• DOCUMENT EXCERPT
Semmle launches bug scanner for Eclipse
March 1, 2009 —
False positives are the bane of all code scanners. But Semmle, a small company and tool that has emerged from research at Oxford University, is betting that a simple query language can take the sting out of code scanners. The company today has released SemmleCode, an Eclipse plug-in that brings bug-scanning capabilities into the open-source IDE.
Oege de Moor, CEO of Semmle, said that SemmleCode can ferret out many coding issues within Eclipse. The tool was originally developed in Oxford University's computer science department, where de Moor is a professor. De Moor also belongs to a programming tools research team at the university, and he focuses on aspect-oriented programming and refactoring as well.
“The idea here is that you take the entire source of a software system and store it in a relational format," said de Moor. "Then you do analysis. The kinds of things you can compute are all the usual quality matrices. It finds typical bugs, unmarked dependencies and all these things."
De Moor said that SemmleCode is “similar to FindBugs … But with [FindBugs] you have to be an expert. Tweaking analysis is really difficult.” But de Moor said that SemmleCode includes a simpler object-oriented query language that can make tweaking and customizing code searches easier.
“If you get false positives, it's typically because of the characteristics of your own codebase,” said de Moor. “These queries are written in an object-oriented query language, .QL. It's a modern variant of a query language called Datalog. It makes it possible to phrase the queries in familiar terms.”
SemmleCode costs US$499 per user, and it is targeted at both Eclipse users and software consultants. Currently, SemmleCode can scan Java and XML files, but de Moor said that new languages, such as C++, will be added over time.

Stored data entries
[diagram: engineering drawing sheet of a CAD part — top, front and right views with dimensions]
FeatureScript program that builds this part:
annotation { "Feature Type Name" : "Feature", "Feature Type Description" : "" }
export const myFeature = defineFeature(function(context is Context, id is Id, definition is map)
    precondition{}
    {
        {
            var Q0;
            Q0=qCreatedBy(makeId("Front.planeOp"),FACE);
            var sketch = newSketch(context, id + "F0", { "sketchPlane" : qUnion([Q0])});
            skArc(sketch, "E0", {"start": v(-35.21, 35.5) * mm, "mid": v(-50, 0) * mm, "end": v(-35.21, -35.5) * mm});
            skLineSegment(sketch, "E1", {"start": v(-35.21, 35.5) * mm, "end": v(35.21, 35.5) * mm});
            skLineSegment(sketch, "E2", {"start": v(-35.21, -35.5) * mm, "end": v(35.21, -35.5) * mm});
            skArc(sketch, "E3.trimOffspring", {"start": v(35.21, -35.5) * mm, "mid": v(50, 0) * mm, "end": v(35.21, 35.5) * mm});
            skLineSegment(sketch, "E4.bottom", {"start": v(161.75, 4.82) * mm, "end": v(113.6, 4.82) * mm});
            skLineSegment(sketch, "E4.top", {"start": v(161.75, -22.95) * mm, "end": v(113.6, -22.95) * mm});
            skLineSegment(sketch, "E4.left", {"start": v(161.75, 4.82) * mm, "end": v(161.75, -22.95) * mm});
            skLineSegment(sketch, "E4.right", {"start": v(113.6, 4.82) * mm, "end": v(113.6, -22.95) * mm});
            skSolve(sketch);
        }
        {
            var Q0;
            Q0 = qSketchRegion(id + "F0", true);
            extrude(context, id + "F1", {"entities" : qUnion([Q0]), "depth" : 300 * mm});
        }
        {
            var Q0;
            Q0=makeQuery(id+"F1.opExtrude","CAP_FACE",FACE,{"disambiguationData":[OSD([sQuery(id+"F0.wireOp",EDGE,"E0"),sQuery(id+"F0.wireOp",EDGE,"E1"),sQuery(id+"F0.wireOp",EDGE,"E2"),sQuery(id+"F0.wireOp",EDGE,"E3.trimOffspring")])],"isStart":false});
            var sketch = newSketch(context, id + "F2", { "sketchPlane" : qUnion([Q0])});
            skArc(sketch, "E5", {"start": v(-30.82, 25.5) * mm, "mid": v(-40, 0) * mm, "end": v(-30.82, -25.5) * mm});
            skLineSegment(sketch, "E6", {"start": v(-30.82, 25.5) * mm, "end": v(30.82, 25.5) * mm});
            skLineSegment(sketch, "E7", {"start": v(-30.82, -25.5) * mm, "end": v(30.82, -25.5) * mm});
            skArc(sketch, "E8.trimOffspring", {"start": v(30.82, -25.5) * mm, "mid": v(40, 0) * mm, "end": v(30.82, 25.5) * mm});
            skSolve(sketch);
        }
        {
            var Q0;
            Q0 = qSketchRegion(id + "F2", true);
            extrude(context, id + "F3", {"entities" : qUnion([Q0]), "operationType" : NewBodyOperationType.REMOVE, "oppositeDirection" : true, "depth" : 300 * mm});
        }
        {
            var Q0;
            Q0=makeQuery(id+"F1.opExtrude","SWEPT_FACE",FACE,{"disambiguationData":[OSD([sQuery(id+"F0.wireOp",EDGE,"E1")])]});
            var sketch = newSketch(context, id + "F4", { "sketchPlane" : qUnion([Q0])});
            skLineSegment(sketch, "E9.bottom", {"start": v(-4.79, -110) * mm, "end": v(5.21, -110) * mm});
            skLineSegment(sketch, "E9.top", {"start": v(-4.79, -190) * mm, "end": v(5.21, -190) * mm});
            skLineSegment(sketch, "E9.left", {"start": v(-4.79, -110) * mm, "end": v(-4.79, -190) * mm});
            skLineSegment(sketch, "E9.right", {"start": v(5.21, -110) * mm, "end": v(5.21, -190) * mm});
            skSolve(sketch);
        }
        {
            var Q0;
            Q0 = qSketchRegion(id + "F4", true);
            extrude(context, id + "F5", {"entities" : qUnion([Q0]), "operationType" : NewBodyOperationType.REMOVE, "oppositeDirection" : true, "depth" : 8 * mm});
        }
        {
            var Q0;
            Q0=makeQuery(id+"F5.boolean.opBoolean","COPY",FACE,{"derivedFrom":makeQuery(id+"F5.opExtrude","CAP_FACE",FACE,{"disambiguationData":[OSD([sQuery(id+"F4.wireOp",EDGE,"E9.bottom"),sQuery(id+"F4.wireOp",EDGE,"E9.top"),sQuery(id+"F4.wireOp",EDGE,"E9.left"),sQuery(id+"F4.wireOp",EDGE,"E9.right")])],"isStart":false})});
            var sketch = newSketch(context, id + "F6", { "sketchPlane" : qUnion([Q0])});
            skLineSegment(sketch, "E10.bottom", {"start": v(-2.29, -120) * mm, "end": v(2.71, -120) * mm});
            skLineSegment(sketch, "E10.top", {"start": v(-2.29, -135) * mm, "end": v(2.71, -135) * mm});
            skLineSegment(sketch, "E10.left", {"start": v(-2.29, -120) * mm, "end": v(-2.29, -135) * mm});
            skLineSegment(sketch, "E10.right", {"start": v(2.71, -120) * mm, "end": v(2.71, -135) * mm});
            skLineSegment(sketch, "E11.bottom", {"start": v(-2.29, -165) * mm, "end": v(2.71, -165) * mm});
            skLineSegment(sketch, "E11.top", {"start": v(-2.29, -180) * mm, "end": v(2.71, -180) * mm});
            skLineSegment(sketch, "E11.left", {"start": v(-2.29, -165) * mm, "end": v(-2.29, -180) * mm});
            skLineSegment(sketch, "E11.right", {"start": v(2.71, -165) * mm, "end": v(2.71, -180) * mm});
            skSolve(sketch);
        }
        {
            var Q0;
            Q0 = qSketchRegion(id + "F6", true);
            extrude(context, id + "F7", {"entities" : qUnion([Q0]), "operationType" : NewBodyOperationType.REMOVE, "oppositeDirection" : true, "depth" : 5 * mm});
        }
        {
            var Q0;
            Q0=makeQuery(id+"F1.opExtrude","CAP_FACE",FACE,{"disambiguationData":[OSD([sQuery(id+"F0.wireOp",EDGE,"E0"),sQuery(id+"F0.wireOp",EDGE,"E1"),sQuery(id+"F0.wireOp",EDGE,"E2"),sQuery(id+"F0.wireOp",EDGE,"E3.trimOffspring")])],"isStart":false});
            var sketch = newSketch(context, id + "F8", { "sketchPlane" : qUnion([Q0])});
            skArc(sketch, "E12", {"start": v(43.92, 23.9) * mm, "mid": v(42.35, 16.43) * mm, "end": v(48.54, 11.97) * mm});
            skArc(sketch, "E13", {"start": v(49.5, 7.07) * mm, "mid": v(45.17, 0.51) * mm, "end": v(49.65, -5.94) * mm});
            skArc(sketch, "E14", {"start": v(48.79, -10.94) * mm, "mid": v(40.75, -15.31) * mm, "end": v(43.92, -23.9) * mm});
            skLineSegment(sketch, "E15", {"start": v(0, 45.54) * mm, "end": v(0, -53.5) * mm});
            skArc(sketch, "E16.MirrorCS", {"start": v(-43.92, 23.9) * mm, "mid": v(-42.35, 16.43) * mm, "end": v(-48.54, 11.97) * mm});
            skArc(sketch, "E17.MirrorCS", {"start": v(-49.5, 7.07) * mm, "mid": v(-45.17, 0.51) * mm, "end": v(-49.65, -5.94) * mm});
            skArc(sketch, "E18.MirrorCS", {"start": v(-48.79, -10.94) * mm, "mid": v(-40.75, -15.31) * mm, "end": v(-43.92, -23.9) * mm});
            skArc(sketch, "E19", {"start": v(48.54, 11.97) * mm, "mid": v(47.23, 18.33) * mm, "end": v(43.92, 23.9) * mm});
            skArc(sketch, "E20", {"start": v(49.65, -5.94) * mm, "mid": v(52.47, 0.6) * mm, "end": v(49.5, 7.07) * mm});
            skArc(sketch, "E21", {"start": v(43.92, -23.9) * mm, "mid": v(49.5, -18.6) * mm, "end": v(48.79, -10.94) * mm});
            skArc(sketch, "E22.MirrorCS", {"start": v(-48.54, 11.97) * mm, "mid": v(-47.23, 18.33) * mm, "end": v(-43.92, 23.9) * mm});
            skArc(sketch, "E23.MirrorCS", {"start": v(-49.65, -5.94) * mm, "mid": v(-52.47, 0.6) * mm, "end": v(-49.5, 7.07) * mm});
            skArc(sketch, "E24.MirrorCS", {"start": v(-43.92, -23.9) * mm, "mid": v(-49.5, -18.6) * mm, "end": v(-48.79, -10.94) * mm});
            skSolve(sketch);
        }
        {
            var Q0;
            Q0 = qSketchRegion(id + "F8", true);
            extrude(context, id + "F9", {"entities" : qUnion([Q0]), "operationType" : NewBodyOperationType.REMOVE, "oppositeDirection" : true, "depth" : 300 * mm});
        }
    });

• GOAL OF THE EXERCISE
Reproduce the passage of the SemmleCode article starting at "De Moor said that SemmleCode is" and ending at "added over time.".

• YOUR RESPONSE
De Moor said that SemmleCode is “similar to FindBugs … But with [FindBugs] you have to be an expert. Tweaking analysis is really difficult.” But de Moor said that SemmleCode includes a simpler object-oriented query language that can make tweaking and customizing code searches easier.
“If you get false positives, it's typically because of the characteristics of your own codebase,” said de Moor. “These queries are written in an object-oriented query language, .QL. It's a modern variant of a query language called Datalog. It makes it possible to phrase the queries in familiar terms.”
SemmleCode costs US$499 per user, and it is targeted at both Eclipse users and software consultants. Currently, SemmleCode can scan Java and XML files, but de Moor said that new languages, such as C++, will be added over time.